I want to do matmul, e.g. (1024, 768) * (3072, 768), in my accelarator, which has 4 clusters with each cluster consisting of 4 cores. SRAM is on-chip RAM shared by all cores within one cluster and NRAM is on-chip RAM in each core. I need to split the input W(3072, 768) into 16 parts, each part of (192, 768) nums is loaded in each core through dataflow W → WS → WN → C, in which W/WS/WN locates in global memory/SRAM/NRAM respectively and the corresponding data nums is (3072, 768)/(768, 768)/(192, 768). The schedule I use is as follows:
### Python code
A, weights = C.op.input_tensors
AA = s.cache_read(A, "nram", [C])
WS = s.cache_read(weights, "sram", [C])
CC = s.cache_write(C, "nram")
WN = s.cache_read(WS, "nram", [CC])
b, o = C.op.axis
oo, oi = s[C].split(o, factor=768)
s[C].reorder(oo, b, oi)
s[WS].compute_at(s[C], oo)
s[C].bind(oo, te.thread_axis("clusterId"))

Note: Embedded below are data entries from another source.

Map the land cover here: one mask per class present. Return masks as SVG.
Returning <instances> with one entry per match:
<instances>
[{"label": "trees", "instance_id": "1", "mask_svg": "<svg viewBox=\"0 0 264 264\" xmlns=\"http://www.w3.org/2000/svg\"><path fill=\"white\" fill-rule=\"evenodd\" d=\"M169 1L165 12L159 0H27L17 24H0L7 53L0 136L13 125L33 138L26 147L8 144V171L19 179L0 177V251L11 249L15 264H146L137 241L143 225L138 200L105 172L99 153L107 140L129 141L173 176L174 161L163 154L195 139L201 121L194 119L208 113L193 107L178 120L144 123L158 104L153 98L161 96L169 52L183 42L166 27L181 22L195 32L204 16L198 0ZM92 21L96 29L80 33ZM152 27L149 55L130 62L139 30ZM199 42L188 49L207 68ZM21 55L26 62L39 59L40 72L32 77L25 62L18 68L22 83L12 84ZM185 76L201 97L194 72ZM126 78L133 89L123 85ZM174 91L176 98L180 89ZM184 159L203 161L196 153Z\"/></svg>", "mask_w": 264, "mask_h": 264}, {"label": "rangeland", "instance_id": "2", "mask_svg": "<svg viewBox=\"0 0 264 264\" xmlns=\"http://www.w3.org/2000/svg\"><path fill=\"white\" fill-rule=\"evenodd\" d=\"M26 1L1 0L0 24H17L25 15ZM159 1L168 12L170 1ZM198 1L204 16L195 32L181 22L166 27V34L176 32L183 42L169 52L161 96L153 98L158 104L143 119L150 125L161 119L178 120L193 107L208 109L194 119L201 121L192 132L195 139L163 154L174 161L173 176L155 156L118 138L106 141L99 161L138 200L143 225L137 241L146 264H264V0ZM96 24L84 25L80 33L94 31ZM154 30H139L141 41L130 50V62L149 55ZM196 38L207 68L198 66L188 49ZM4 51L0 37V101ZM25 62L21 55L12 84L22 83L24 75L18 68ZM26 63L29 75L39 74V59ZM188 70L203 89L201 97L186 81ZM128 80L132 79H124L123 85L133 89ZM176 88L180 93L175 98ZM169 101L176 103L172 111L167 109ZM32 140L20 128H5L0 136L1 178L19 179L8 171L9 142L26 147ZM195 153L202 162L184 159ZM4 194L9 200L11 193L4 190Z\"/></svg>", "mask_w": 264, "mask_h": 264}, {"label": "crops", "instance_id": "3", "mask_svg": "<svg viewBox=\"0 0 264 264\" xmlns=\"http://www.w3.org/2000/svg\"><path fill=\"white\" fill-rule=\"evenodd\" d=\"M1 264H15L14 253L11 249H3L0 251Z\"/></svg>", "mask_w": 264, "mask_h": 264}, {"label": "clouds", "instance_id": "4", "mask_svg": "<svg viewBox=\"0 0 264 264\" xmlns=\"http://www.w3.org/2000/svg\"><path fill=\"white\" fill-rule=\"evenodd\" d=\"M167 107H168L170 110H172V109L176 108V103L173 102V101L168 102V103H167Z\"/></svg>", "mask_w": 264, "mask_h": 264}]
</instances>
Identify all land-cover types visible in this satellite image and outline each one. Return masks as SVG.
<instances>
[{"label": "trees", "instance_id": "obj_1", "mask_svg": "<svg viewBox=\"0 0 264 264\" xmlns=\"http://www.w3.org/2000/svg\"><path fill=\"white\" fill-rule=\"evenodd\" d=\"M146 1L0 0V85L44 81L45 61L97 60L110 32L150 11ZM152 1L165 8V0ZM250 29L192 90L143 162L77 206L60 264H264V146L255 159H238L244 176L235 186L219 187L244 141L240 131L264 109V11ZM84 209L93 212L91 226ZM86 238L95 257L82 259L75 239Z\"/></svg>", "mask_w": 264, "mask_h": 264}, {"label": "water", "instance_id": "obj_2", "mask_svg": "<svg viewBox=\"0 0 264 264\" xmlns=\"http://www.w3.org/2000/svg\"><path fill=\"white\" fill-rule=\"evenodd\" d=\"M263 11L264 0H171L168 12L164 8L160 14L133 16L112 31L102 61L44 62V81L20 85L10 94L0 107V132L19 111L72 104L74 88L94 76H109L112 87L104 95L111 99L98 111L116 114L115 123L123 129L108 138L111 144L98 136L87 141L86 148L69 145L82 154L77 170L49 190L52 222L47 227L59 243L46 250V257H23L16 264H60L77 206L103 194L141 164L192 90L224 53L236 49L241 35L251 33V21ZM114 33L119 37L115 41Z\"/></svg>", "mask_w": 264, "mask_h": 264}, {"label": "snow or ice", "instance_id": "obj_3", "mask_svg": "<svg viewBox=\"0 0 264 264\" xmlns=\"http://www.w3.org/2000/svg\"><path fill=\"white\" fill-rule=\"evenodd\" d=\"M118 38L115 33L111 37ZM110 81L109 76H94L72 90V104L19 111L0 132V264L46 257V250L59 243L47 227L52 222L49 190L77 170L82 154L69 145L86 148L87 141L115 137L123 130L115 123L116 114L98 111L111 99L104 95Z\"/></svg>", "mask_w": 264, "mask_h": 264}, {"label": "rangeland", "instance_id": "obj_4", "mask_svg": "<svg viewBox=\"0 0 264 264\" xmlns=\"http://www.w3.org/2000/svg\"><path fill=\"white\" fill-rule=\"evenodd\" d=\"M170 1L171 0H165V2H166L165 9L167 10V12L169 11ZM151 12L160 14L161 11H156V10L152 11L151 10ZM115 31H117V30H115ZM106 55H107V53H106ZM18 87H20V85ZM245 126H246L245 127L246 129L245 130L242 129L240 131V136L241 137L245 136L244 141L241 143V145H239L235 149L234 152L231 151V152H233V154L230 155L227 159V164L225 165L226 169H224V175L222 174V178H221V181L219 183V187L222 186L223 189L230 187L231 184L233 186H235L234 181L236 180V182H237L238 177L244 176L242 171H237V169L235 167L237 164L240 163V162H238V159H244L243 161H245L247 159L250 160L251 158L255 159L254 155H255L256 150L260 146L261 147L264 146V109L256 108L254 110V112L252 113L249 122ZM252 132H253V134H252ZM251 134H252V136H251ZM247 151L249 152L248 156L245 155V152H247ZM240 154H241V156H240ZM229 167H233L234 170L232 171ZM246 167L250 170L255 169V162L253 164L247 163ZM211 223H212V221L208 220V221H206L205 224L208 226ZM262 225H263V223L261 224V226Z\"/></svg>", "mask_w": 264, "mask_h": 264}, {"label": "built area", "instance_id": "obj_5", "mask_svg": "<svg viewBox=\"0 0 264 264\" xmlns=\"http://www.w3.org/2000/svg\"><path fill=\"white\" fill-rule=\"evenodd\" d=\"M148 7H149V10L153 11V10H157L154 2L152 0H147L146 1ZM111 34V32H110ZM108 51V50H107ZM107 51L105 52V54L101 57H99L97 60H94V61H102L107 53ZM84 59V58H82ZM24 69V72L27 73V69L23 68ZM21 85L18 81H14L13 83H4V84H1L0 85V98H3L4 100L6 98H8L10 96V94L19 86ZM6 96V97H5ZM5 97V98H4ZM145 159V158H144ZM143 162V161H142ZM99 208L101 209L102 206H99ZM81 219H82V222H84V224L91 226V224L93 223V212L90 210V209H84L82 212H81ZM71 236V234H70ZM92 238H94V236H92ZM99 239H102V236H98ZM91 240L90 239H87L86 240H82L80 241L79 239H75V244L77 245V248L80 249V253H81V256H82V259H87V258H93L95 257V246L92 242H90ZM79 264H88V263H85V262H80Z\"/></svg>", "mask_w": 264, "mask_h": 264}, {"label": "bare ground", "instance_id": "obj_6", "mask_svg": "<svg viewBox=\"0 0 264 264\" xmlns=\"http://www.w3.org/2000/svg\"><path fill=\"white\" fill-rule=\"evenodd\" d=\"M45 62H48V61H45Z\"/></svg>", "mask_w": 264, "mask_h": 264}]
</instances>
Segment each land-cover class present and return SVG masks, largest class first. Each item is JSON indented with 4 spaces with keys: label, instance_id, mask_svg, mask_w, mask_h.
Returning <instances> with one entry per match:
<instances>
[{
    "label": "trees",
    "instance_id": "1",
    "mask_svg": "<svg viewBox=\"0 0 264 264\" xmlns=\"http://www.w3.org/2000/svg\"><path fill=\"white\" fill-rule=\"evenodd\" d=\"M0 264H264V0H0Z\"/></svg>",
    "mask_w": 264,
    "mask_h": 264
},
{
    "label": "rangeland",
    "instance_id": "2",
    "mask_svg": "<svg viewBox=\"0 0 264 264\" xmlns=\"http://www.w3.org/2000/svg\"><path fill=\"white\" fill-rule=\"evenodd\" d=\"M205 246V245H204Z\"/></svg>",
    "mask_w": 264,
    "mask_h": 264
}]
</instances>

s[CC].compute_at(s[C], oo)
b, i = s[CC].op.axis
io, ii = s[CC].split(i, factor=192)
s[CC].reorder(io, b, ii)
s[WN].compute_at(s[CC], io)
#s[CC].bind(io, te.thread_axis("coreId"))
Before binding to the ThreadIndex “coreId”, the resulted IR is as follows. Now the load data nums of placeholder.sram is (768, 768) and that of placeholder.sram.nram is (192, 768), which is what I wanted:
IR before binding to coreId:
//attr [IterVar(clusterId: int32, (nullptr), "ThreadIndex", "clusterId")] "thread_extent" = 4;
allocate(placeholder.sram: Pointer(sram int16), int16, [589824]), storage_scope = sram;
allocate(T_matmul_NT.nram: Pointer(nram float32), float32, [786432]), storage_scope = nram;
allocate(placeholder.sram.nram: Pointer(nram int16), int16, [147456]), storage_scope = nram {
for (ax0_1: int32, 0, 768) {
for (ax1_1: int32, 0, 768) {
placeholder.sram[((ax0_1*768) + ax1_1)] = (int16*)placeholder_4[(((clusterId*589824) + (ax0_1*768)) + ax1_1)]
}
}
**for (j.c.outer: int32, 0, 4**) {
for (ax0_2: int32, 0, 192) {
for (ax1_2: int32, 0, 768) {
placeholder.sram.nram[((ax0_2*768) + ax1_2)] = (int16*)placeholder.sram[(((j.c.outer*147456) + (ax0_2*768)) + ax1_2)]
}
}
for (i.c: int32, 0, 1024) {
for (j.c.inner: int32, 0, 192) {
T_matmul_NT.nram[(((i.c*768) + (j.c.outer*192)) + j.c.inner)] = 0f32
for (k: int32, 0, 768) {
T_matmul_NT.nram[(((i.c*768) + (j.c.outer*192)) + j.c.inner)] = ((float32*)T_matmul_NT.nram[(((i.c*768) + (j.c.outer*192)) + j.c.inner)] + ((float32*)placeholder.nram[((i.c*768) + k)]*cast(float32, (int16*)placeholder.sram.nram[((j.c.inner*768) + k)])))
}
}
}
}
for (i: int32, 0, 1024) {
for (j.inner: int32, 0, 768) {
T_matmul_NT_2[(((i*3072) + (clusterId*768)) + j.inner)] = (float32*)T_matmul_NT.nram[((i*768) + j.inner)]
}
}
}
But if I bind j.c.outer in above IR to the ThreadIndex “coreId”, the load data nums of placeholder.sram change from (768, 768) to (192, 768) too, which is not I wanted:
IR after binding to coreId:
//attr [IterVar(clusterId: int32, (nullptr), "ThreadIndex", "clusterId")] "thread_extent" = 4;
allocate(placeholder.sram: Pointer(sram int16), int16, [147456]), storage_scope = sram;
allocate(placeholder.sram.nram: Pointer(nram int16), int16, [147456]), storage_scope = nram;
allocate(T_matmul_NT.nram: Pointer(nram float32), float32, [786432]), storage_scope = nram {
for (ax0_1: int32, 0, 192) {
for (ax1_1: int32, 0, 768) {
placeholder.sram[((ax0_1*768) + ax1_1)] = (int16*)placeholder_4[((((clusterId*589824) + (coreId: int32*147456)) + (ax0_1*768)) + ax1_1)]
}
}
//**attr [IterVar(coreId, (nullptr), "ThreadIndex", "coreId")] "thread_extent" = 4** {
for (ax0_2: int32, 0, 192) {
for (ax1_2: int32, 0, 768) {
placeholder.sram.nram[((ax0_2*768) + ax1_2)] = (int16*)placeholder.sram[((ax0_2*768) + ax1_2)]
}
}
for (i.c: int32, 0, 1024) {
for (j.c.inner: int32, 0, 192) {
T_matmul_NT.nram[((i.c*768) + j.c.inner)] = 0f32
for (k: int32, 0, 768) {
T_matmul_NT.nram[((i.c*768) + j.c.inner)] = ((float32*)T_matmul_NT.nram[((i.c*768) + j.c.inner)] + ((float32*)placeholder.nram[((i.c*768) + k)]*cast(float32, (int16*)placeholder.sram.nram[(((j.c.inner*768) + k) - (coreId*147456))])))
}
}
}
}
for (i: int32, 0, 1024) {
for (j.inner: int32, 0, 768) {
T_matmul_NT_2[(((i*3072) + (clusterId*768)) + j.inner)] = (float32*)T_matmul_NT.nram[((i*768) + j.inner)]
}
}
}
Is there any primitive I can use in the schedule shown above to make sure that the load data size in shared memory SRAM do not change to be the same with NRAM in each core?